Cost is sometimes seen as a drawback of ICF, and if the structure is to be clad externally in stone or brickwork then this becomes more expensive, but labour costs on ICF are very low and an experienced crew is capable of laying 5m² of wall per hour. Combine this with an external render coat and you end up with a wall costing around 5% more than timber frame. Many ICF companies offer an online cost calculator as a useful tool.
Fire retardant is applied to components used to create the formwork.
All ICF systems have appropriate fire certification.
As concrete itself cannot burn or be set on fire its inherent fire resistance more than meets any current fire regulation requirements.
Although treated with fire retardants polystyrene will burn when exposed to a serious fire, producing mainly carbon dioxide and water. In a fire, the plasterboard lining will initially protect the insulation and enable evacuation of the building. If the insulation is ignited the concrete remains in place to provide structural stability.

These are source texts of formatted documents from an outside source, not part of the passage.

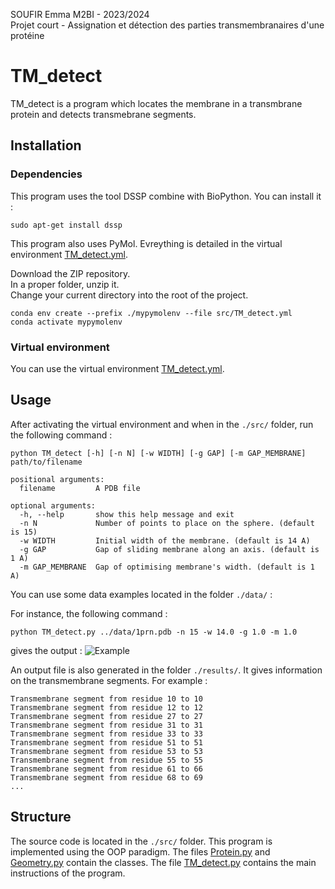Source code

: SOUFIR Emma M2BI - 2023/2024  
Projet court - Assignation et détection des parties transmembranaires d'une protéine

# TM_detect

TM_detect is a program which locates the membrane in a transmbrane protein and detects transmebrane segments. 

## Installation

### Dependencies

This program uses the tool DSSP combine with BioPython. You can install it : 

`sudo apt-get install dssp`

This program also uses PyMol. Evreything is detailed in the virtual environment [TM_detect.yml](https://github.com/esoufir/TM_detect/blob/main/src/TM_detect.yml). 


Download the ZIP repository.   
In a proper folder, unzip it.   
Change your current directory into the root of the project.   
```
conda env create --prefix ./mypymolenv --file src/TM_detect.yml
conda activate mypymolenv
```



### Virtual environment

You can use the virtual environment [TM_detect.yml](https://github.com/esoufir/TM_detect/blob/main/src/TM_detect.yml). 


## Usage

After activating the virtual environment and when in the `./src/` folder, run the following command : 
```
python TM_detect [-h] [-n N] [-w WIDTH] [-g GAP] [-m GAP_MEMBRANE] path/to/filename

positional arguments:
  filename         A PDB file

optional arguments:
  -h, --help       show this help message and exit
  -n N             Number of points to place on the sphere. (default is 15)
  -w WIDTH         Initial width of the membrane. (default is 14 A)
  -g GAP           Gap of sliding membrane along an axis. (default is 1 A)
  -m GAP_MEMBRANE  Gap of optimising membrane's width. (default is 1 A)
```
You can use some data examples located in the folder `./data/` : 

For instance, the following command : 
```
python TM_detect.py ../data/1prn.pdb -n 15 -w 14.0 -g 1.0 -m 1.0
```
gives the output : 
![Example](http://url/to/img.png)

An output file is also generated in the folder `./results/`. It gives information on the transmembrane segments. For example : 

``` 
Transmembrane segment from residue 10 to 10
Transmembrane segment from residue 12 to 12
Transmembrane segment from residue 27 to 27
Transmembrane segment from residue 31 to 31
Transmembrane segment from residue 33 to 33
Transmembrane segment from residue 51 to 51
Transmembrane segment from residue 53 to 53
Transmembrane segment from residue 55 to 55
Transmembrane segment from residue 61 to 66
Transmembrane segment from residue 68 to 69
...

```



## Structure
The source code is located in the `./src/` folder. 
This program is implemented using the OOP paradigm. 
The files [Protein.py](https://github.com/esoufir/TM_detect/blob/main/src/Protein.py) and [Geometry.py](https://github.com/esoufir/TM_detect/blob/main/src/Geometry.py) contain the classes. 
The file [TM_detect.py](https://github.com/esoufir/TM_detect/blob/main/src/TM_detect.py) contains the main instructions of the program. 
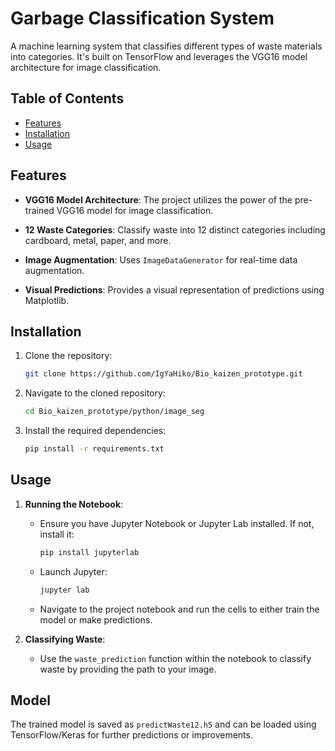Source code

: # Garbage Classification System

A machine learning system that classifies different types of waste materials into categories. It's built on TensorFlow and leverages the VGG16 model architecture for image classification.


## Table of Contents
- [Features](#features)
- [Installation](#installation)
- [Usage](#usage)

## Features

- **VGG16 Model Architecture**: The project utilizes the power of the pre-trained VGG16 model for image classification.
  
- **12 Waste Categories**: Classify waste into 12 distinct categories including cardboard, metal, paper, and more.
  
- **Image Augmentation**: Uses `ImageDataGenerator` for real-time data augmentation.

- **Visual Predictions**: Provides a visual representation of predictions using Matplotlib.

## Installation

1. Clone the repository:
    ```bash
    git clone https://github.com/IgYaHiko/Bio_kaizen_prototype.git
    ```

2. Navigate to the cloned repository:
    ```bash
    cd Bio_kaizen_prototype/python/image_seg
    ```

3. Install the required dependencies:
    ```bash
    pip install -r requirements.txt
    ```

## Usage

1. **Running the Notebook**:
    - Ensure you have Jupyter Notebook or Jupyter Lab installed. If not, install it:
      ```bash
      pip install jupyterlab
      ```

    - Launch Jupyter:
      ```bash
      jupyter lab
      ```

    - Navigate to the project notebook and run the cells to either train the model or make predictions.

2. **Classifying Waste**:
    - Use the `waste_prediction` function within the notebook to classify waste by providing the path to your image.

## Model

The trained model is saved as `predictWaste12.h5` and can be loaded using TensorFlow/Keras for further predictions or improvements.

Up to four hours of fire resistance is achievable, depending on the thickness of the wall specified.
The formwork used in ICF acts as an inherent sound absorption system, significantly reducing impact sound, while the solid mass of the concrete core of any ICF wall reduces airborne noise. ICF is ideal for party wall construction, where the concrete core may be up to 300mm thick. All tests taken with ICF systems have passed the building regulation requirements to date, and acoustic tests performed at individual ICF projects can be sourced from manufacturers.